The point about freezing someone into "a profile of who you used to be" is the one that deserves more attention than it gets. But I'd push it further: the problem isn't only drift between the stored version and the current person. It's that persistent memory creates a confirmation loop — the system learns what you've looked at, what you've asked, what you've clicked, and then increasingly offers you more of the same. Hyper-personalisation built on past behaviour doesn't surface what you need next; it surfaces a refined version of what you needed before.
The harder problem is life change events. Someone loses a job, has a child, gets a diagnosis, moves country, retires. Their circumstances shift fundamentally — their needs, their constraints, their risk appetite all change. But the system has no model for that. It holds a detailed record of who they were, with no mechanism to recognise that the person using the interface today is operating from a completely different context. The longer they've been using the system, the more weight that historical profile carries, and the more the system will misread them precisely when the stakes are highest.

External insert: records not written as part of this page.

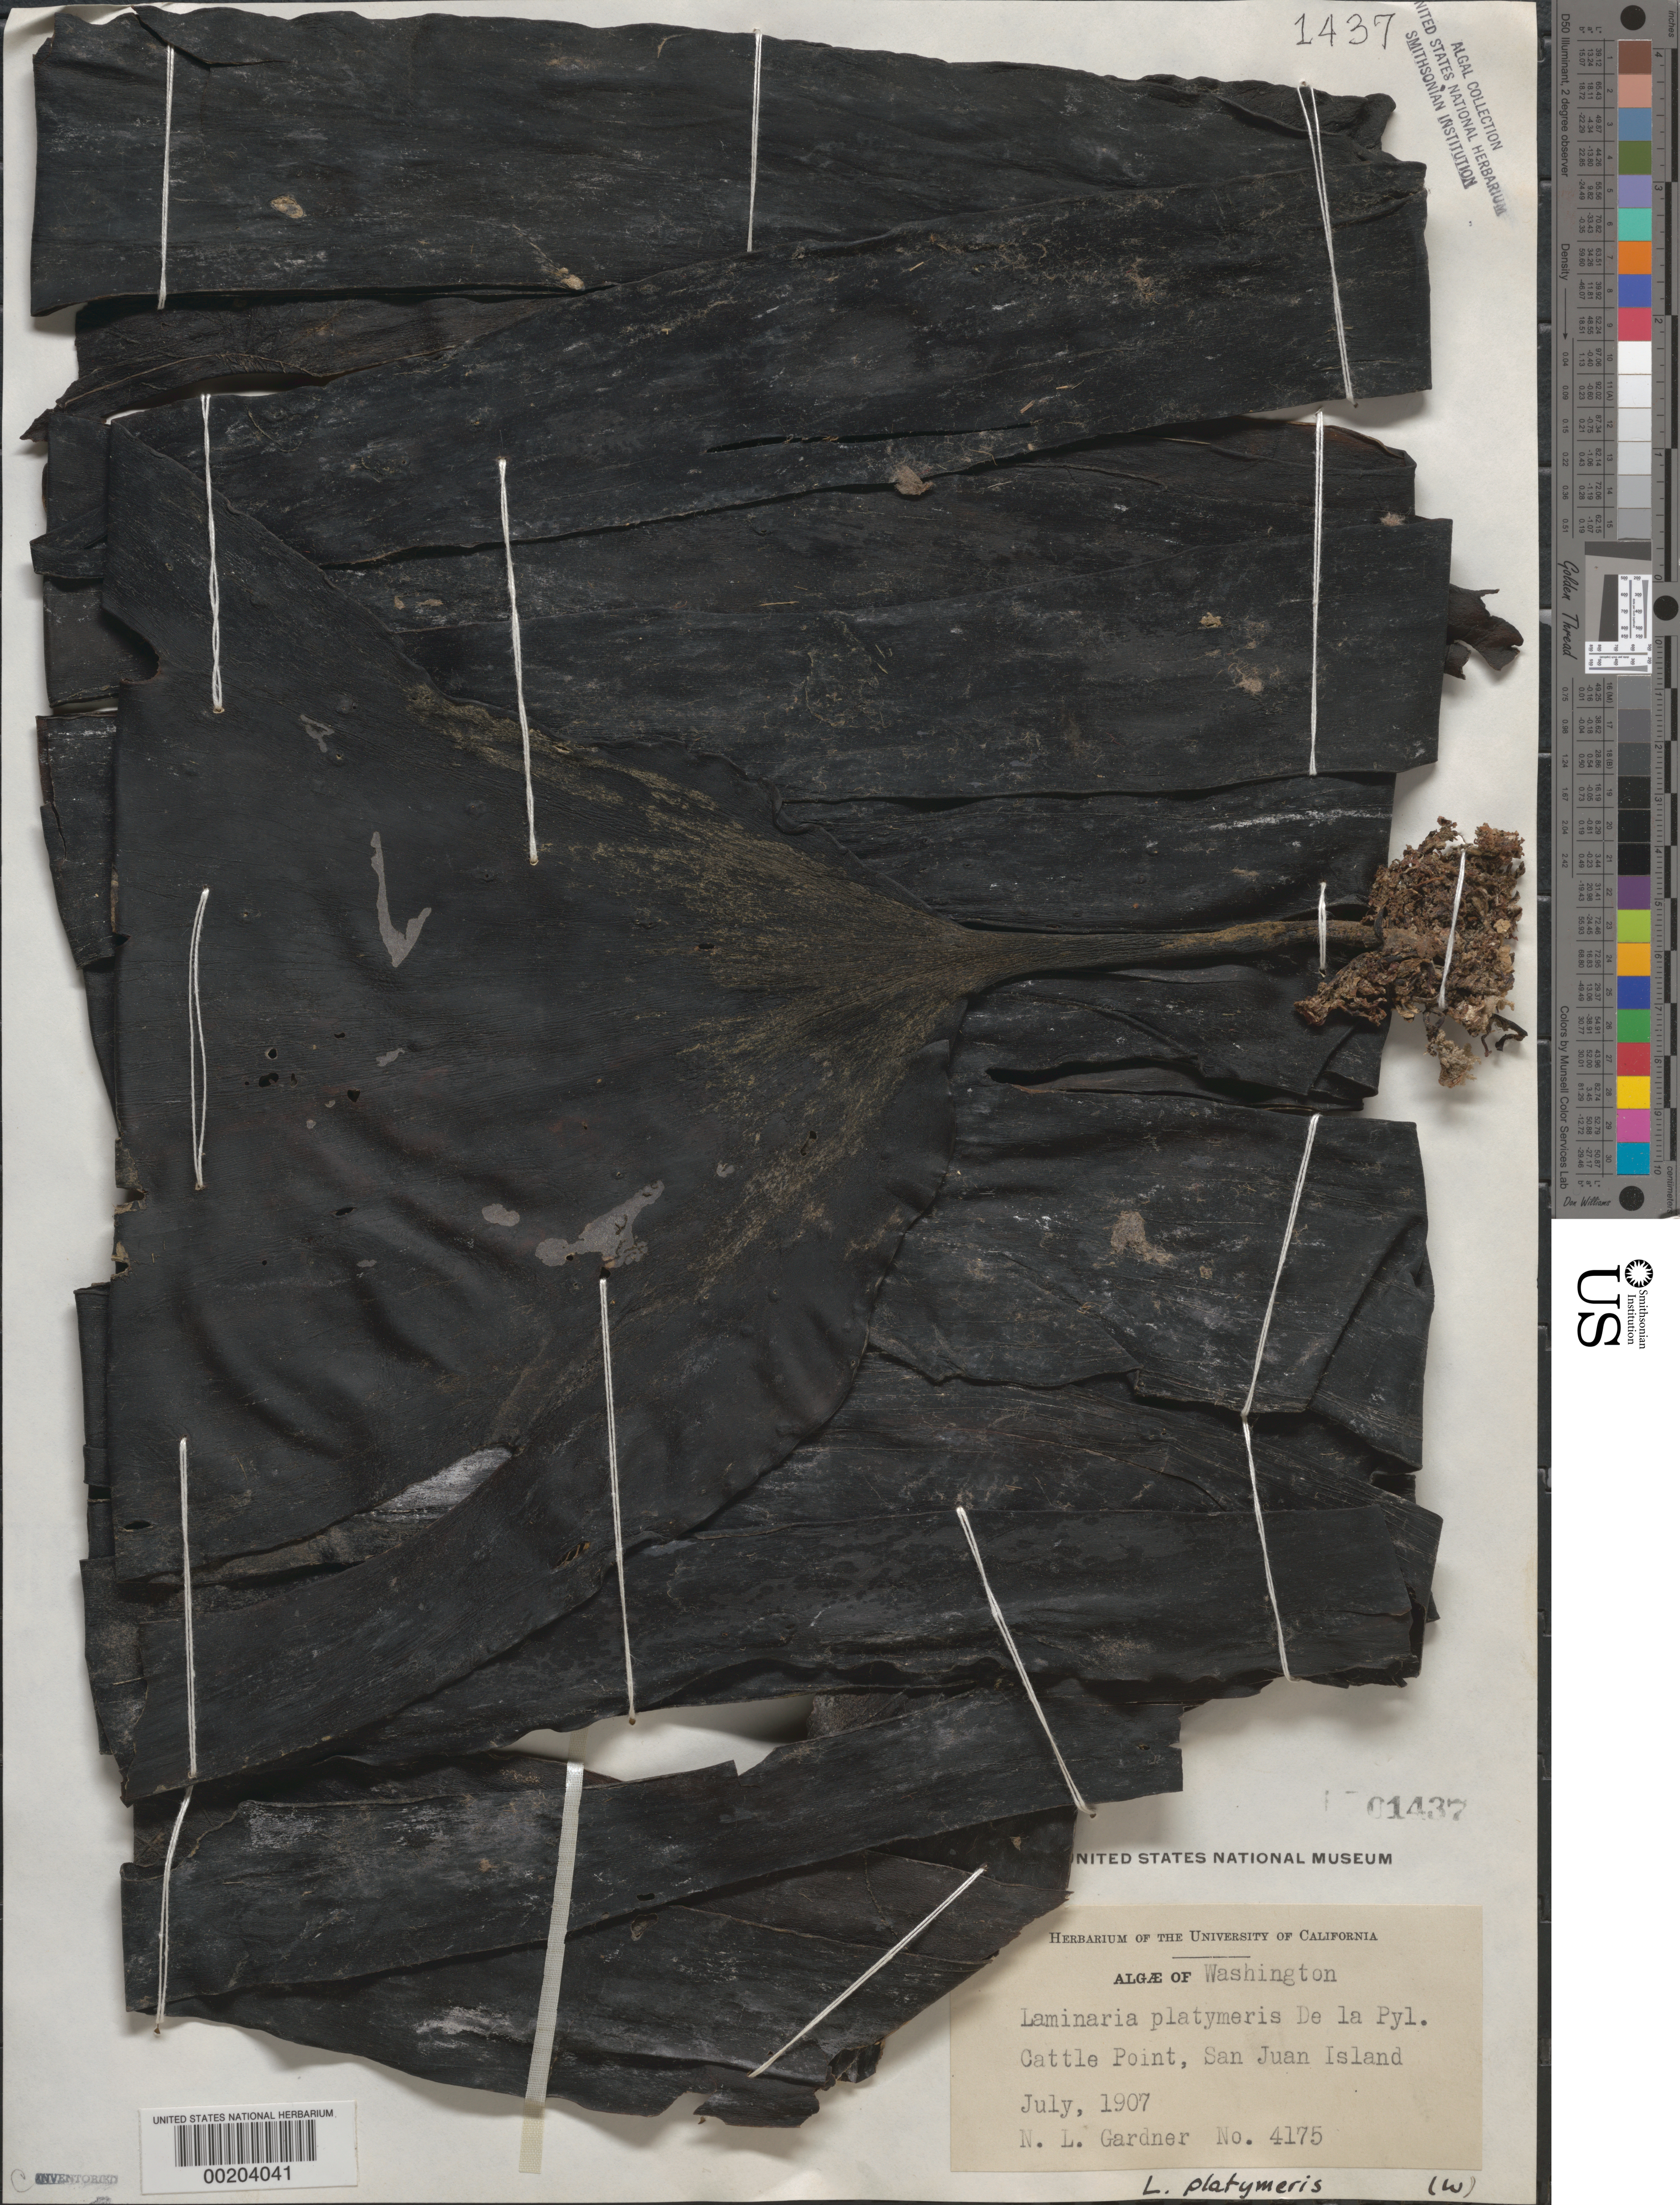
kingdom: Chromista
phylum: Ochrophyta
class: Phaeophyceae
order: Laminariales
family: Laminariaceae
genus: Laminaria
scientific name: Laminaria platymeris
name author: Bach. Pyl.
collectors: N. Gardner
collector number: NLG 4175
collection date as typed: Jul 1907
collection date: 1907-07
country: United States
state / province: Washington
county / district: San Juan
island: San Juan Island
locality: Cattle Point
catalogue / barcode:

This matters most for the people who need the most help. Someone navigating a bereavement, a job loss, a health crisis — the moment their circumstances change is the moment the system becomes least useful, because it's still optimising for a version of that person that no longer exists.
Your distinction between consumption choice and social infrastructure is the right frame. But the infrastructure question isn't only about governance — it's about what these systems are actually capable of modelling. Right now, they're very good at building a picture of the past and very bad at knowing when that picture has stopped being true.